Washington, after 200 years, may get vote in Congress
WASHINGTON (Reuters) - It has taken a little over 200 years, but Washingtonians finally sense that their quirky status as citizens without voting representation in the U.S. Congress might just be coming to an end.
The self-styled "capital of the free world" has been a democratic black spot for the United States -- drawing sharp criticism from rights groups and even the United Nations.
Residents of the District of Columbia, which is not legally a state, have had to fight for the limited voting rights they have since Congress relocated here from Philadelphia in 1800.
It took until 1961 to gain the right to vote in presidential elections, and they still have no full-fledged member of Congress -- either in the House of Representatives or the Senate -- despite having to pay federal taxes like everyone else.
But a determined grass-roots movement, a Democratic-controlled Congress, a weakened Republican president and a compromise involving far-away Utah has raised hopes that D.C. residents eventually might discard the "Taxation Without Representation" protest messages many carry on their car license plates.
"I've talked to activists in the city and they haven't seen a moment like this in a very, very long time," said Iler Zherka, executive director of DC Vote, a group campaigning for congressional representation for Washington.
Thousands of people, ranging from students to taxi drivers, are expected to join a march to Congress on Monday, the city's annual Emancipation Day marking Abraham Lincoln's 1862 signing of the act that ended slavery in the District.
The aim is to press lawmakers into passing a bill this week that, while not making the District a state, would raise the number of seats in the U.S. House by two -- one for Washington and one for Utah, which has been demanding more representation because of population changes.
SELLING D.C. SHORT?
The bill is to be taken up by the House on Thursday, where approval is likely.
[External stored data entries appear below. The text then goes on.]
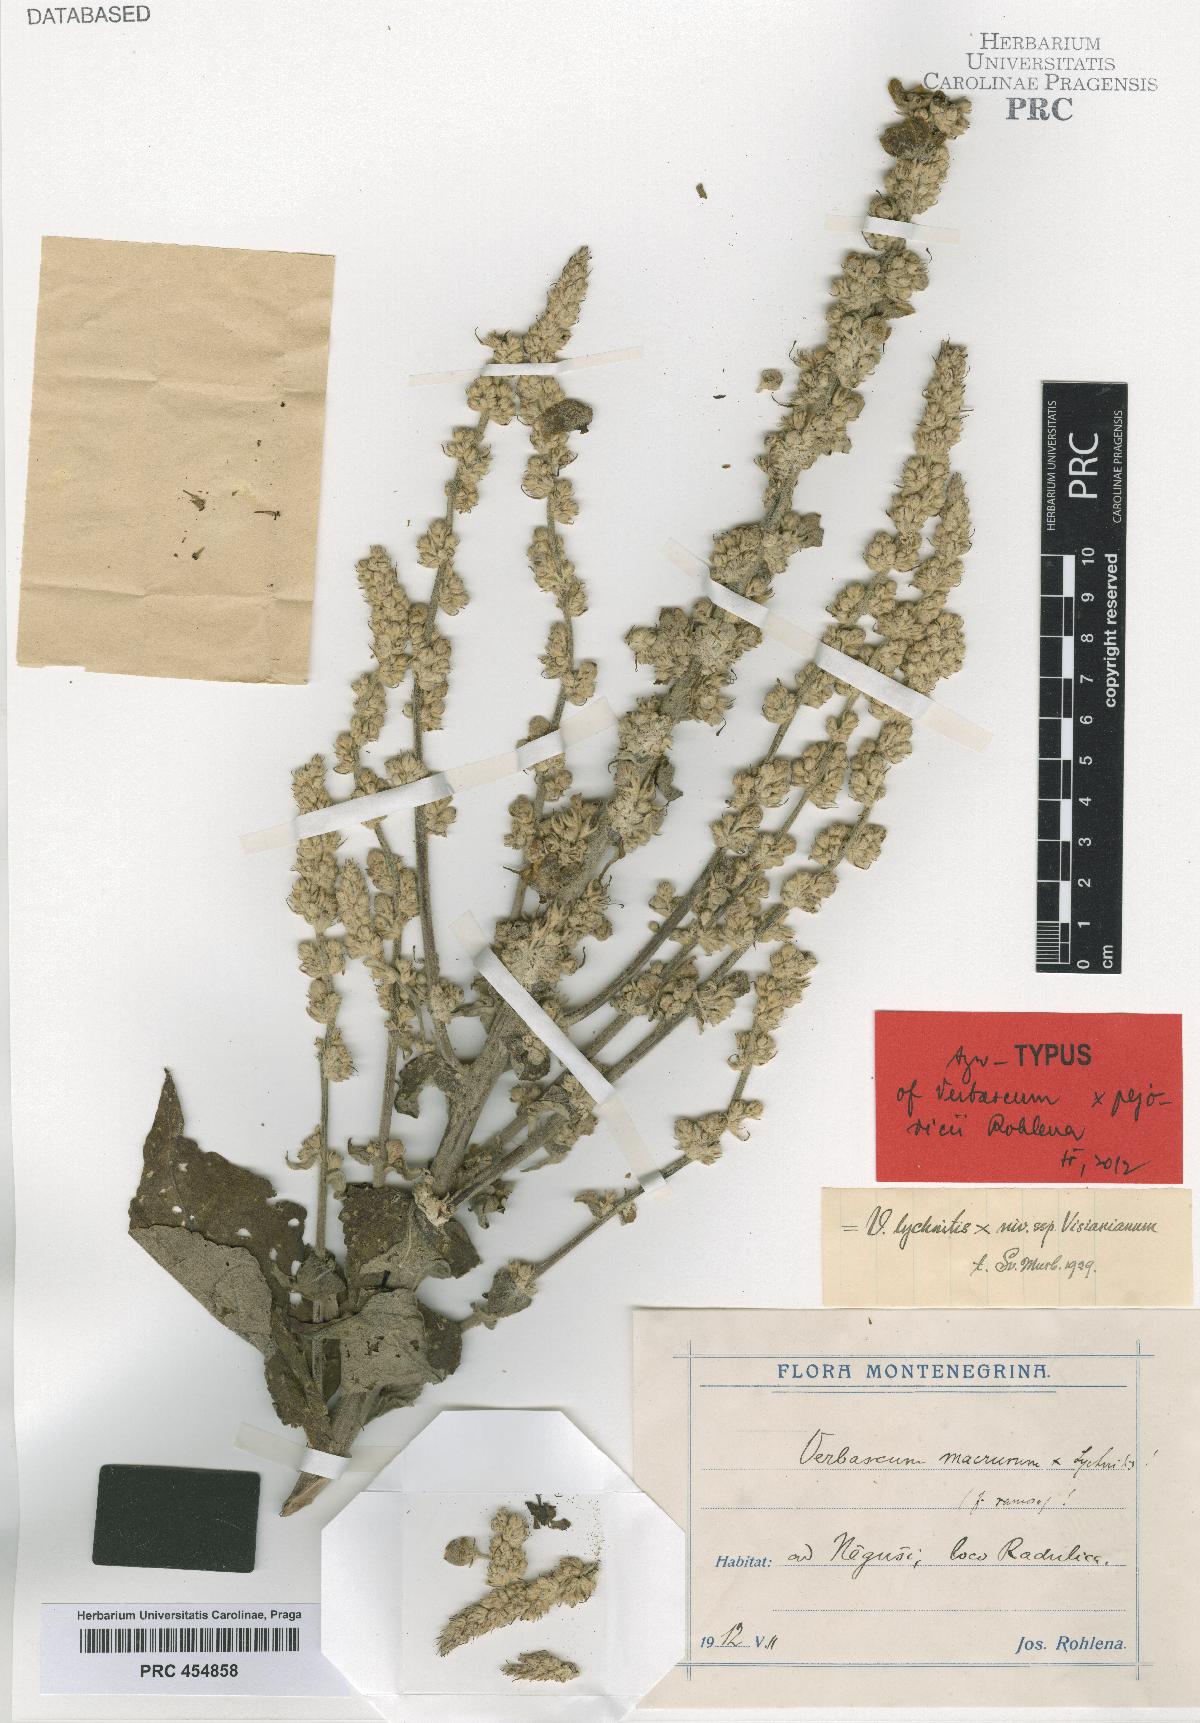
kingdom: Plantae
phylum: Tracheophyta
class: Magnoliopsida
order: Lamiales
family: Scrophulariaceae
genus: Verbascum
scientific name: Verbascum congestum
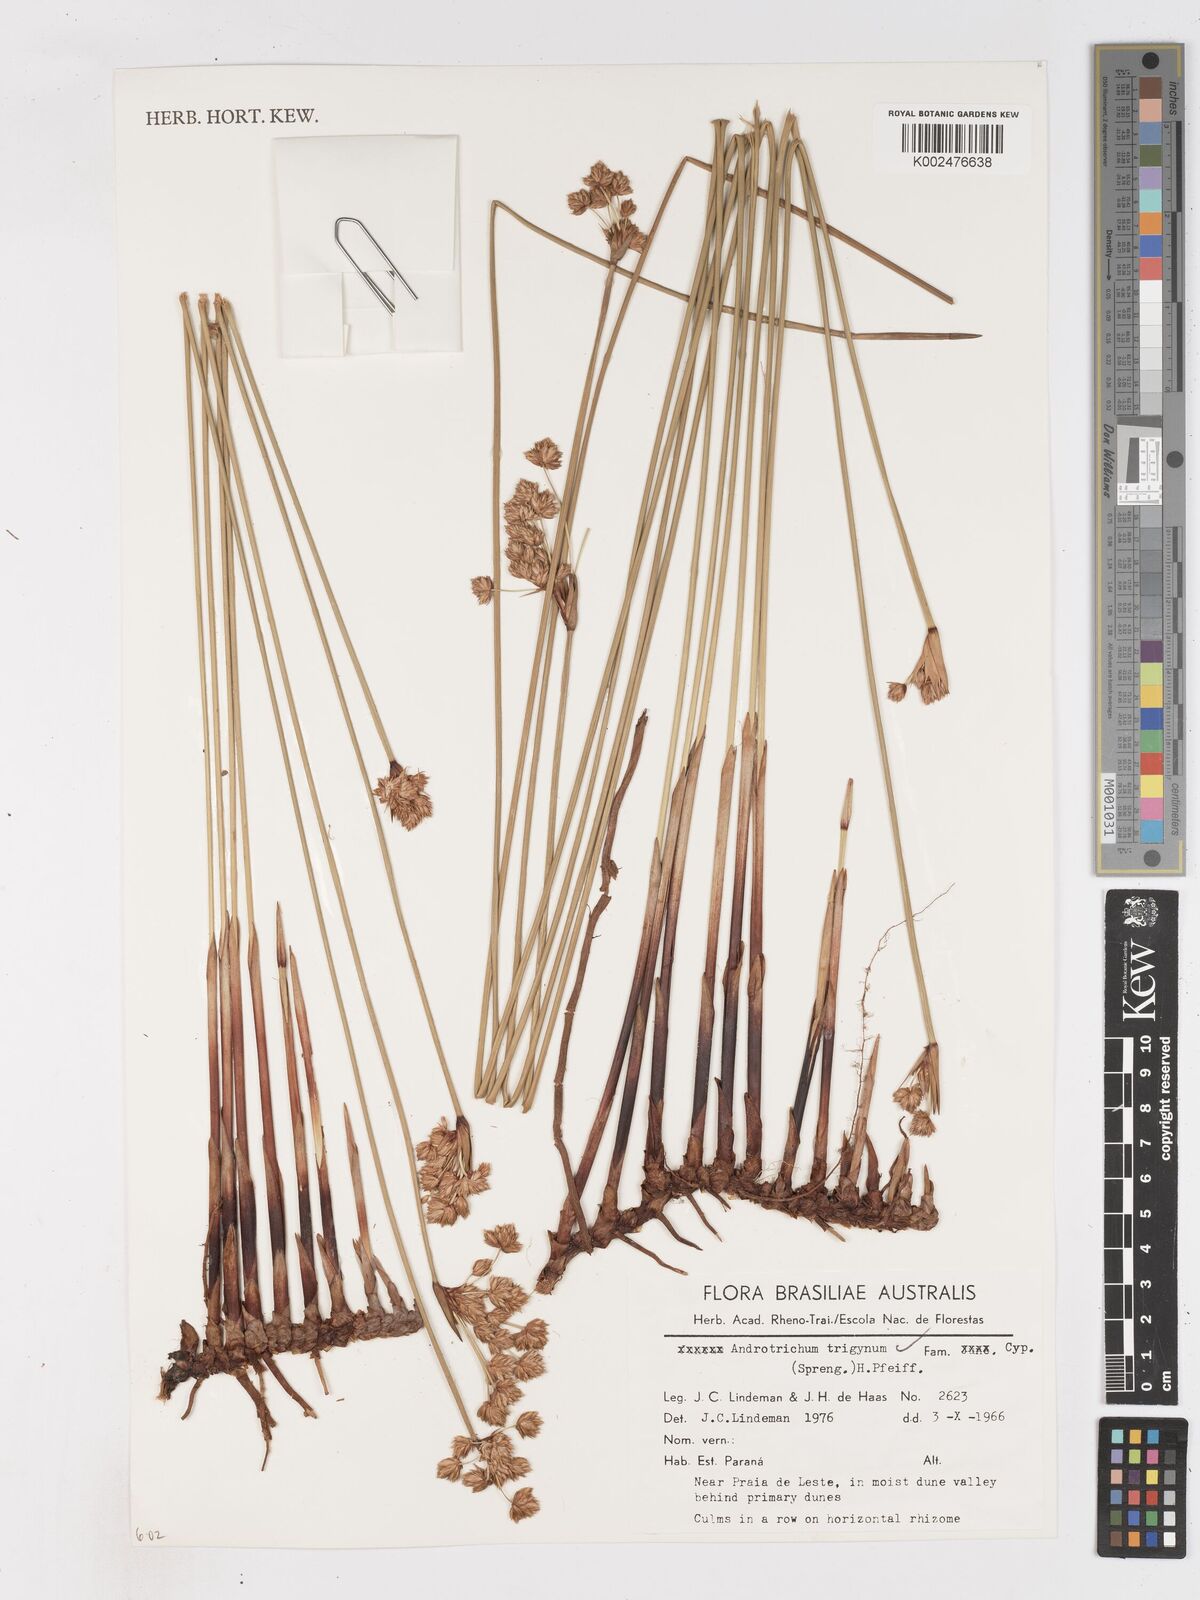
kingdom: Plantae
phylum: Tracheophyta
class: Liliopsida
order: Poales
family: Cyperaceae
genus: Cyperus
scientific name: Cyperus trigynus
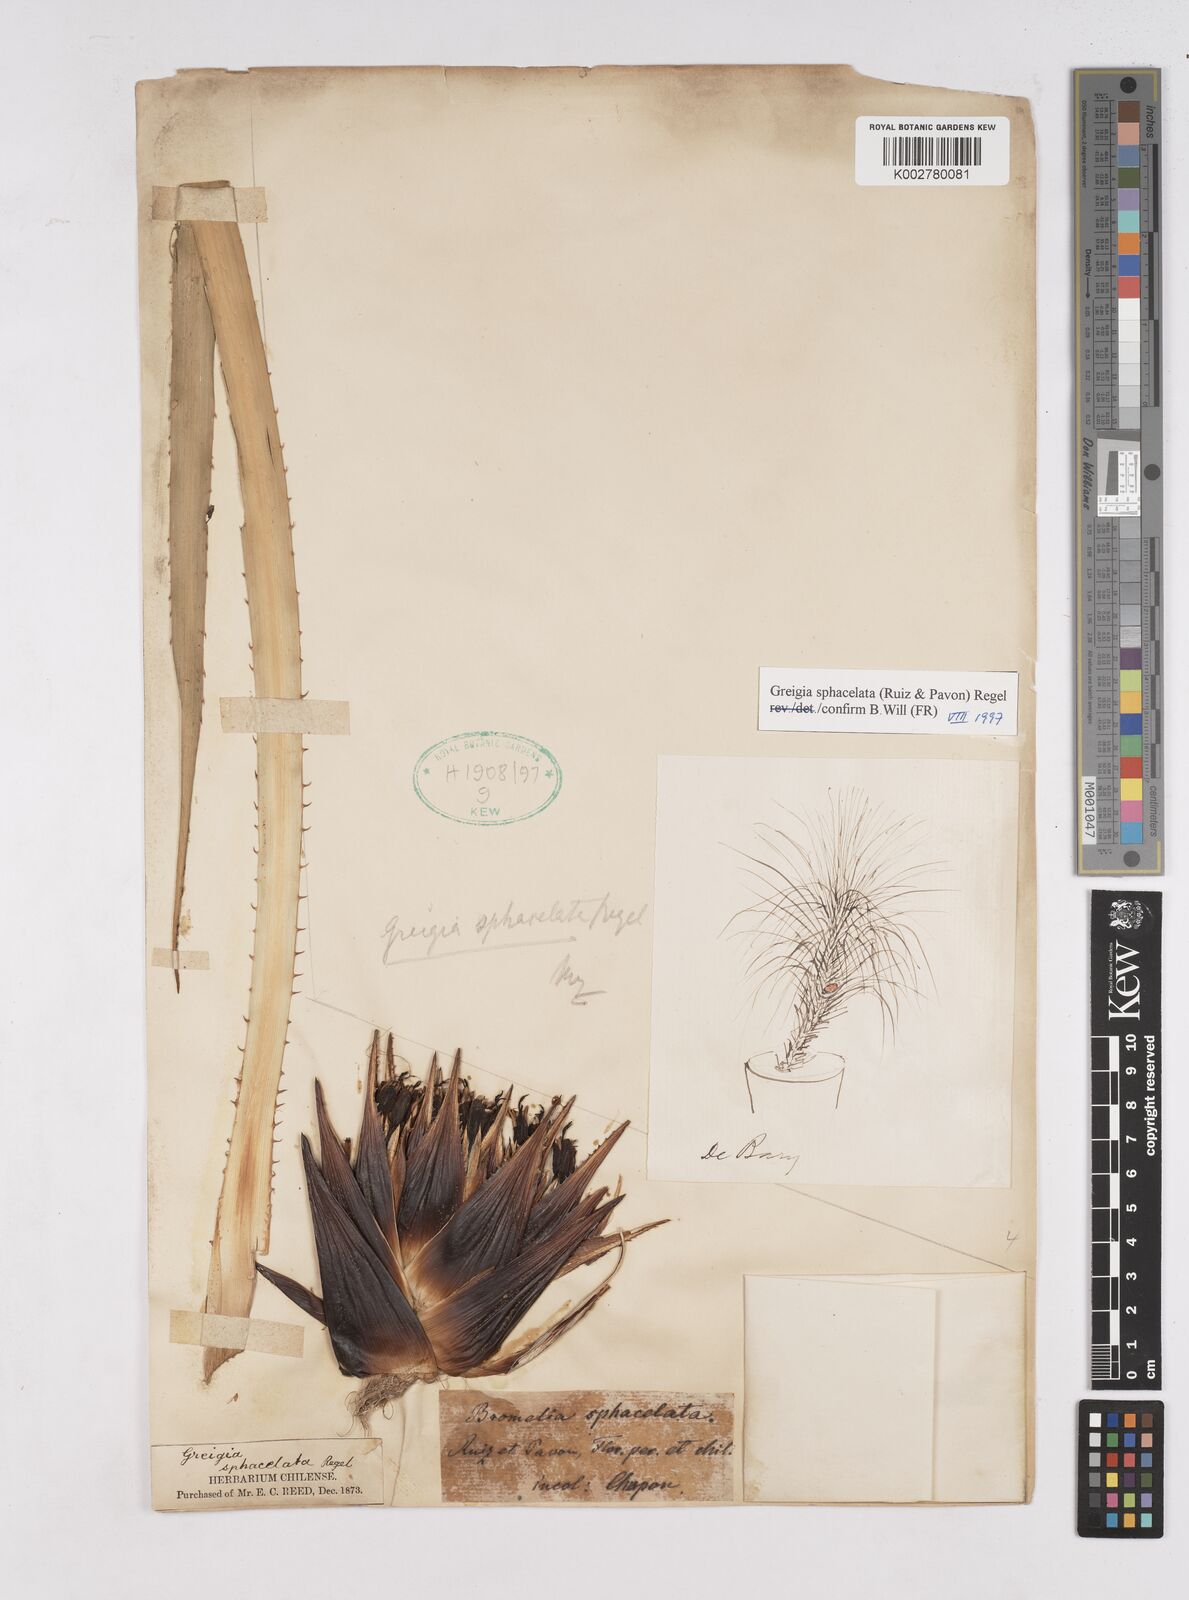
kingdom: Plantae
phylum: Tracheophyta
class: Liliopsida
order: Poales
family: Bromeliaceae
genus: Greigia
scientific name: Greigia sphacelata
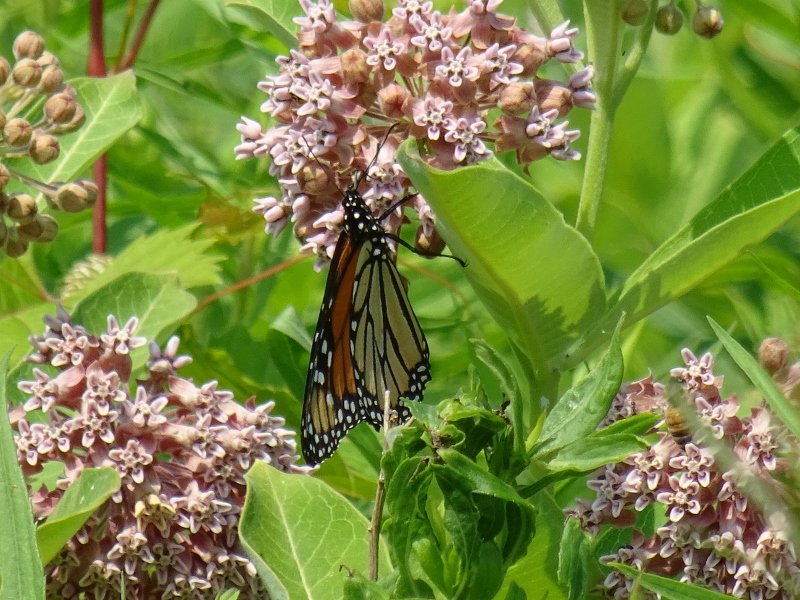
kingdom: Animalia
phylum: Arthropoda
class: Insecta
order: Lepidoptera
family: Nymphalidae
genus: Danaus
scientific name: Danaus plexippus
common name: Monarch
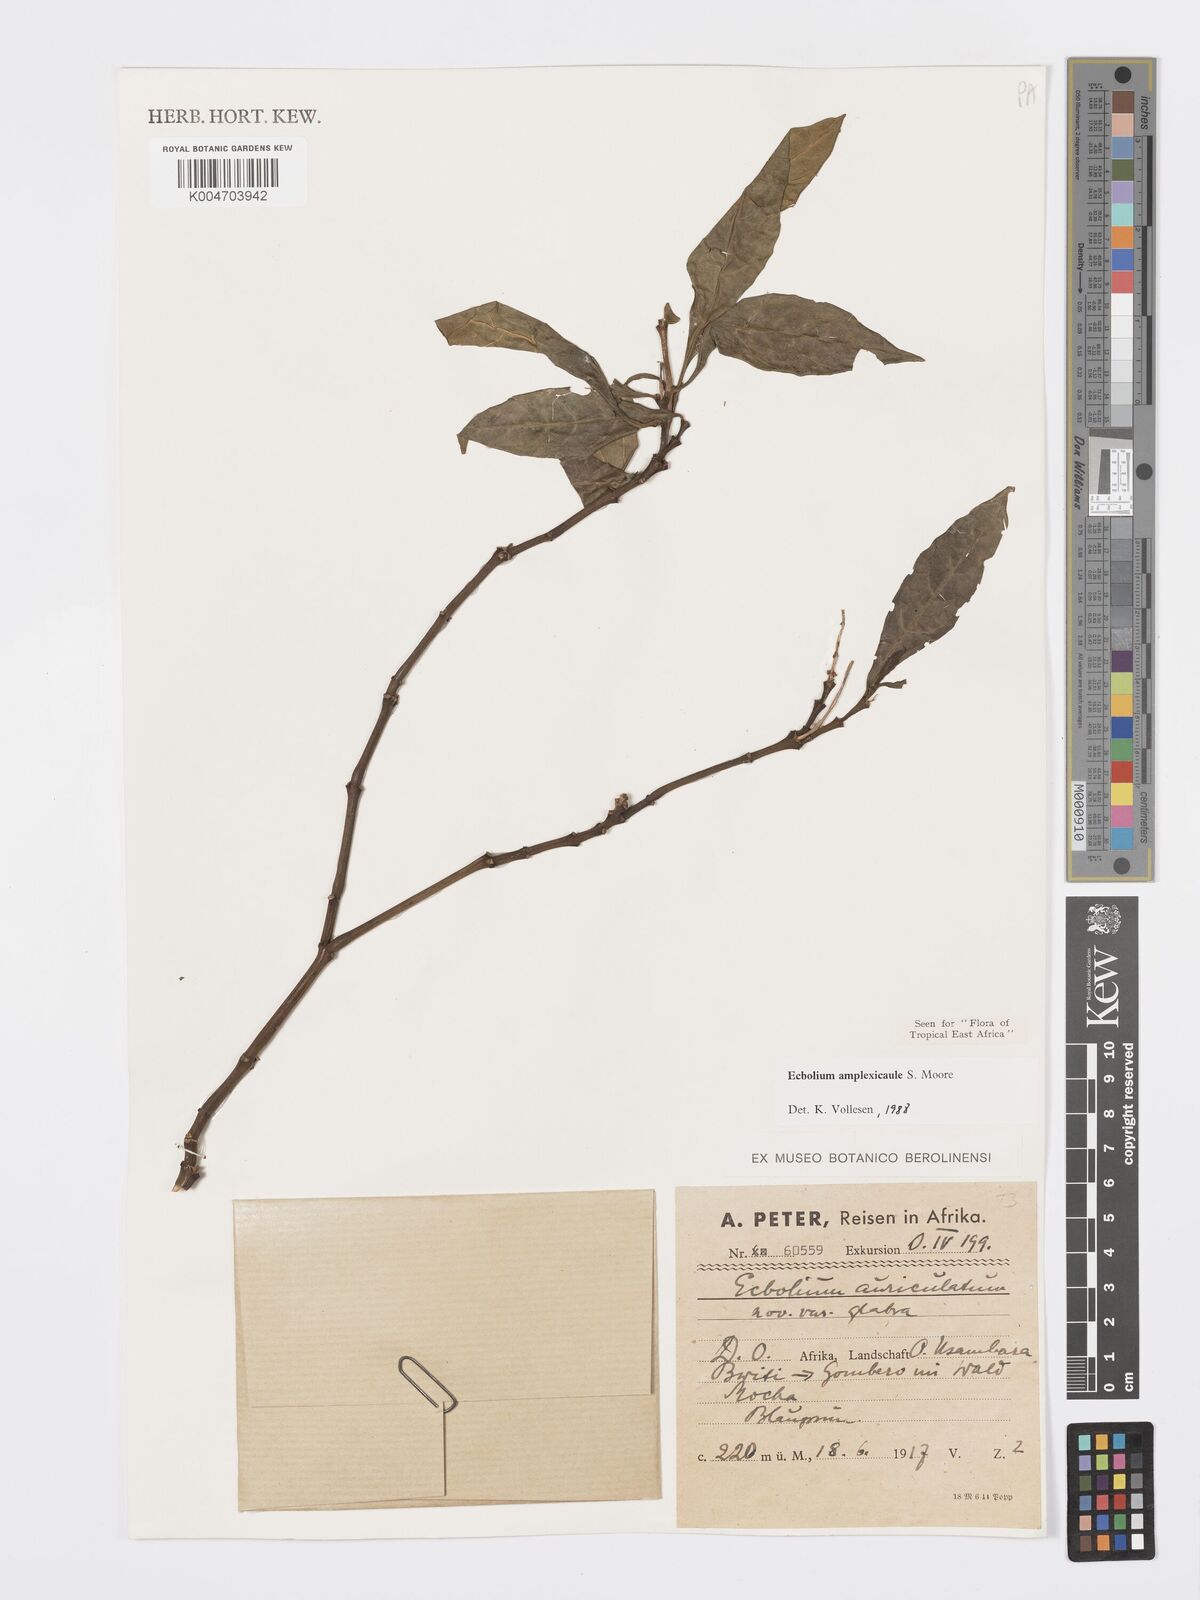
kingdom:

But it would still have to pass the narrowly divided Senate and be signed by President George W. Bush, who pointedly had the protest plates removed from presidential limousines and whose aides have advised a veto.
Washington's heavily black and Democratic population has been seen as the main cause of long-standing Republican opposition to giving the capital a seat, so handing one to Republican-friendly Utah could greatly boost the bill's chances of success.
Advocates also hope Bush would be reluctant to pick another fight with a resurgent Congress that is already challenging him over the Iraq War and other issues.
But the legislation has disappointed some rights activists, who say it sells Washington short by not giving it Senate representation and by leaving open constitutional questions that could make it vulnerable to legal challenges.
It would require an amendment to the U.S. Constitution to make the District a state with full representation by two senators and a representative in the House.
"I think the bill is wholly unworthy of the people of the District of Columbia," said Timothy Cooper, executive director of advocacy group Worldrights.
"My fear, as well as the fear of others, is that this will completely deflate any move to get U.S. senators," he said.
The bill is "flagrantly unconstitutional" -- ignoring the Founding Fathers' stipulation that Congress members are elected by "the several states" -- and is virtually certain to be struck down by the courts, said Jonathan Turley, a professor at the George Washington University Law School.
Advocates of the bill say it is legitimate because the Constitution gives Congress the power to exercise "exclusive legislation" over the capital.